BEGIN MATERIAL FOR THIS EXERCISE
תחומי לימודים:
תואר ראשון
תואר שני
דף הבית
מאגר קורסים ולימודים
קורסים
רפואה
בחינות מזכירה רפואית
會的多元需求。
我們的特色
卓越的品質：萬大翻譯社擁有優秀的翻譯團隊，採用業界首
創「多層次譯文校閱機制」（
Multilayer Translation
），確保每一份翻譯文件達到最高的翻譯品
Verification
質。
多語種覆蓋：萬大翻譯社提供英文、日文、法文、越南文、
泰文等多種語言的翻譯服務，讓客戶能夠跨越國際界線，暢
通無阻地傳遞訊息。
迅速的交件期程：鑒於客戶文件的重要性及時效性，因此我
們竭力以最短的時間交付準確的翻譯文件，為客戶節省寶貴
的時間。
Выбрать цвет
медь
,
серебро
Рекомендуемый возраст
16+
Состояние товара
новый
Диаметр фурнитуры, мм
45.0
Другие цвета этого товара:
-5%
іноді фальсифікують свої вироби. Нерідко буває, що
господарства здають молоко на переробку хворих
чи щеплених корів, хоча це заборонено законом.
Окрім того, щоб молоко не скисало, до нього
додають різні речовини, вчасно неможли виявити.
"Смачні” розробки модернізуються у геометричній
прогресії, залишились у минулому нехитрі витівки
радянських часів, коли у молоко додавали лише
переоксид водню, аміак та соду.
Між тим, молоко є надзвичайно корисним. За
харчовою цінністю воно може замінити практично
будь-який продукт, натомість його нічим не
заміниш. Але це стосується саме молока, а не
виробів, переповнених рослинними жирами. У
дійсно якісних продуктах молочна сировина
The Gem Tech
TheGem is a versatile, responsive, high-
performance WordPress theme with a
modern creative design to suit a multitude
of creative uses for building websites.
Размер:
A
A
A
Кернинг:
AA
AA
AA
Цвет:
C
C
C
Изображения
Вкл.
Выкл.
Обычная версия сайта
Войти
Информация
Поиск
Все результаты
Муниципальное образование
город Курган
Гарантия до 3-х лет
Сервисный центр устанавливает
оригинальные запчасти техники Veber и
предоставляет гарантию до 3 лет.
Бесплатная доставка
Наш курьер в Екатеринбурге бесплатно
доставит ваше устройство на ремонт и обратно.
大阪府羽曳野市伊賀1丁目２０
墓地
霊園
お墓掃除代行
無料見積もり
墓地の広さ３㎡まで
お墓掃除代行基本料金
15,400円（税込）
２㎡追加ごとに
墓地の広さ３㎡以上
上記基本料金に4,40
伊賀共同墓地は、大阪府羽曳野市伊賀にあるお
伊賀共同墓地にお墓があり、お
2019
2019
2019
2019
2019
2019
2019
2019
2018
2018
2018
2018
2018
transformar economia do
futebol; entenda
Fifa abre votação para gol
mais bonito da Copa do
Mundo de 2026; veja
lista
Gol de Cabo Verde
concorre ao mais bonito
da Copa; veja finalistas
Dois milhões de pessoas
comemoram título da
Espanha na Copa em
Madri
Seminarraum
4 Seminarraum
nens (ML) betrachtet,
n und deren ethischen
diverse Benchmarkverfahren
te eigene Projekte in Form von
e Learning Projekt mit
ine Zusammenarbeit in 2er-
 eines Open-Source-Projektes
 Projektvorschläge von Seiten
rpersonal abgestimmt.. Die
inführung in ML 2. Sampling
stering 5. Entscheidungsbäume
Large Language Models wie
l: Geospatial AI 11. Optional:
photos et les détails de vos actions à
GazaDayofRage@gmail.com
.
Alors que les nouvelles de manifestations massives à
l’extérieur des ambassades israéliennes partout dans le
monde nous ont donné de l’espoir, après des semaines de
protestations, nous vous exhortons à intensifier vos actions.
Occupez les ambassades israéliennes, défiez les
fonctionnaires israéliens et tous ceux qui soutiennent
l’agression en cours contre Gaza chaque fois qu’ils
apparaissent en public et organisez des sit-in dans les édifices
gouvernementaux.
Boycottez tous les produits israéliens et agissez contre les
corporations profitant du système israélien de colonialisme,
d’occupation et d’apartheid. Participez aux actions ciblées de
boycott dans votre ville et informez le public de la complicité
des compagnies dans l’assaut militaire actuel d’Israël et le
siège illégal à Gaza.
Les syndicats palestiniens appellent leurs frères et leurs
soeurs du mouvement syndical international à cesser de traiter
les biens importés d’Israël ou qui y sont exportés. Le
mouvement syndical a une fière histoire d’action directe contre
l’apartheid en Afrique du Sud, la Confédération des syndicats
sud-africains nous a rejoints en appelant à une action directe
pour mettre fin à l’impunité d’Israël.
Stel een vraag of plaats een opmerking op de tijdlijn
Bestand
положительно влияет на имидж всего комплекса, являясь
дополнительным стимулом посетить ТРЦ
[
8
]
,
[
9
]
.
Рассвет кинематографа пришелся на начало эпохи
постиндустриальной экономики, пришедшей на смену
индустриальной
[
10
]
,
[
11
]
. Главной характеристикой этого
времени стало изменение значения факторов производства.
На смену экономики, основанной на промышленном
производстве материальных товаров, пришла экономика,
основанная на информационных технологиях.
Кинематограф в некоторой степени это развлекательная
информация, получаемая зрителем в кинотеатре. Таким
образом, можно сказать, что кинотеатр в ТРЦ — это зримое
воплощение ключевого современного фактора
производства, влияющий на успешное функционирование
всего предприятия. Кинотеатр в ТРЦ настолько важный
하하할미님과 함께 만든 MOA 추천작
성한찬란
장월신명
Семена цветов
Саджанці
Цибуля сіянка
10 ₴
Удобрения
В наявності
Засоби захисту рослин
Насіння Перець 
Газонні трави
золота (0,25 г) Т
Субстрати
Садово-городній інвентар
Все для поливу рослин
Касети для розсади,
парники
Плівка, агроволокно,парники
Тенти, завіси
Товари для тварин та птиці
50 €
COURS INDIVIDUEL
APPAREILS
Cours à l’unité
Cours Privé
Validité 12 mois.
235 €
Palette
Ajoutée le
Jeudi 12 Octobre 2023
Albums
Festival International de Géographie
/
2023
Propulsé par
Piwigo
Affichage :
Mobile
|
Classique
END MATERIAL FOR THIS EXERCISE
◆ **TASK TO CARRY OUT**
Please retype every line of the entries above with no changes.

◆ **RESPONSE BOX**
תחומי לימודים:
תואר ראשון
תואר שני
דף הבית
מאגר קורסים ולימודים
קורסים
רפואה
בחינות מזכירה רפואית
會的多元需求。
我們的特色
卓越的品質：萬大翻譯社擁有優秀的翻譯團隊，採用業界首
創「多層次譯文校閱機制」（
Multilayer Translation
），確保每一份翻譯文件達到最高的翻譯品
Verification
質。
多語種覆蓋：萬大翻譯社提供英文、日文、法文、越南文、
泰文等多種語言的翻譯服務，讓客戶能夠跨越國際界線，暢
通無阻地傳遞訊息。
迅速的交件期程：鑒於客戶文件的重要性及時效性，因此我
們竭力以最短的時間交付準確的翻譯文件，為客戶節省寶貴
的時間。
Выбрать цвет
медь
,
серебро
Рекомендуемый возраст
16+
Состояние товара
новый
Диаметр фурнитуры, мм
45.0
Другие цвета этого товара:
-5%
іноді фальсифікують свої вироби. Нерідко буває, що
господарства здають молоко на переробку хворих
чи щеплених корів, хоча це заборонено законом.
Окрім того, щоб молоко не скисало, до нього
додають різні речовини, вчасно неможли виявити.
"Смачні” розробки модернізуються у геометричній
прогресії, залишились у минулому нехитрі витівки
радянських часів, коли у молоко додавали лише
переоксид водню, аміак та соду.
Між тим, молоко є надзвичайно корисним. За
харчовою цінністю воно може замінити практично
будь-який продукт, натомість його нічим не
заміниш. Але це стосується саме молока, а не
виробів, переповнених рослинними жирами. У
дійсно якісних продуктах молочна сировина
The Gem Tech
TheGem is a versatile, responsive, high-
performance WordPress theme with a
modern creative design to suit a multitude
of creative uses for building websites.
Размер:
A
A
A
Кернинг:
AA
AA
AA
Цвет:
C
C
C
Изображения
Вкл.
Выкл.
Обычная версия сайта
Войти
Информация
Поиск
Все результаты
Муниципальное образование
город Курган
Гарантия до 3-х лет
Сервисный центр устанавливает
оригинальные запчасти техники Veber и
предоставляет гарантию до 3 лет.
Бесплатная доставка
Наш курьер в Екатеринбурге бесплатно
доставит ваше устройство на ремонт и обратно.
大阪府羽曳野市伊賀1丁目２０
墓地
霊園
お墓掃除代行
無料見積もり
墓地の広さ３㎡まで
お墓掃除代行基本料金
15,400円（税込）
２㎡追加ごとに
墓地の広さ３㎡以上
上記基本料金に4,40
伊賀共同墓地は、大阪府羽曳野市伊賀にあるお
伊賀共同墓地にお墓があり、お
2019
2019
2019
2019
2019
2019
2019
2019
2018
2018
2018
2018
2018
transformar economia do
futebol; entenda
Fifa abre votação para gol
mais bonito da Copa do
Mundo de 2026; veja
lista
Gol de Cabo Verde
concorre ao mais bonito
da Copa; veja finalistas
Dois milhões de pessoas
comemoram título da
Espanha na Copa em
Madri
Seminarraum
4 Seminarraum
nens (ML) betrachtet,
n und deren ethischen
diverse Benchmarkverfahren
te eigene Projekte in Form von
e Learning Projekt mit
ine Zusammenarbeit in 2er-
 eines Open-Source-Projektes
 Projektvorschläge von Seiten
rpersonal abgestimmt.. Die
inführung in ML 2. Sampling
stering 5. Entscheidungsbäume
Large Language Models wie
l: Geospatial AI 11. Optional:
photos et les détails de vos actions à
GazaDayofRage@gmail.com
.
Alors que les nouvelles de manifestations massives à
l’extérieur des ambassades israéliennes partout dans le
monde nous ont donné de l’espoir, après des semaines de
protestations, nous vous exhortons à intensifier vos actions.
Occupez les ambassades israéliennes, défiez les
fonctionnaires israéliens et tous ceux qui soutiennent
l’agression en cours contre Gaza chaque fois qu’ils
apparaissent en public et organisez des sit-in dans les édifices
gouvernementaux.
Boycottez tous les produits israéliens et agissez contre les
corporations profitant du système israélien de colonialisme,
d’occupation et d’apartheid. Participez aux actions ciblées de
boycott dans votre ville et informez le public de la complicité
des compagnies dans l’assaut militaire actuel d’Israël et le
siège illégal à Gaza.
Les syndicats palestiniens appellent leurs frères et leurs
soeurs du mouvement syndical international à cesser de traiter
les biens importés d’Israël ou qui y sont exportés. Le
mouvement syndical a une fière histoire d’action directe contre
l’apartheid en Afrique du Sud, la Confédération des syndicats
sud-africains nous a rejoints en appelant à une action directe
pour mettre fin à l’impunité d’Israël.
Stel een vraag of plaats een opmerking op de tijdlijn
Bestand
положительно влияет на имидж всего комплекса, являясь
дополнительным стимулом посетить ТРЦ
[
8
]
,
[
9
]
.
Рассвет кинематографа пришелся на начало эпохи
постиндустриальной экономики, пришедшей на смену
индустриальной
[
10
]
,
[
11
]
. Главной характеристикой этого
времени стало изменение значения факторов производства.
На смену экономики, основанной на промышленном
производстве материальных товаров, пришла экономика,
основанная на информационных технологиях.
Кинематограф в некоторой степени это развлекательная
информация, получаемая зрителем в кинотеатре. Таким
образом, можно сказать, что кинотеатр в ТРЦ — это зримое
воплощение ключевого современного фактора
производства, влияющий на успешное функционирование
всего предприятия. Кинотеатр в ТРЦ настолько важный
하하할미님과 함께 만든 MOA 추천작
성한찬란
장월신명
Семена цветов
Саджанці
Цибуля сіянка
10 ₴
Удобрения
В наявності
Засоби захисту рослин
Насіння Перець 
Газонні трави
золота (0,25 г) Т
Субстрати
Садово-городній інвентар
Все для поливу рослин
Касети для розсади,
парники
Плівка, агроволокно,парники
Тенти, завіси
Товари для тварин та птиці
50 €
COURS INDIVIDUEL
APPAREILS
Cours à l’unité
Cours Privé
Validité 12 mois.
235 €
Palette
Ajoutée le
Jeudi 12 Octobre 2023
Albums
Festival International de Géographie
/
2023
Propulsé par
Piwigo
Affichage :
Mobile
|
Classique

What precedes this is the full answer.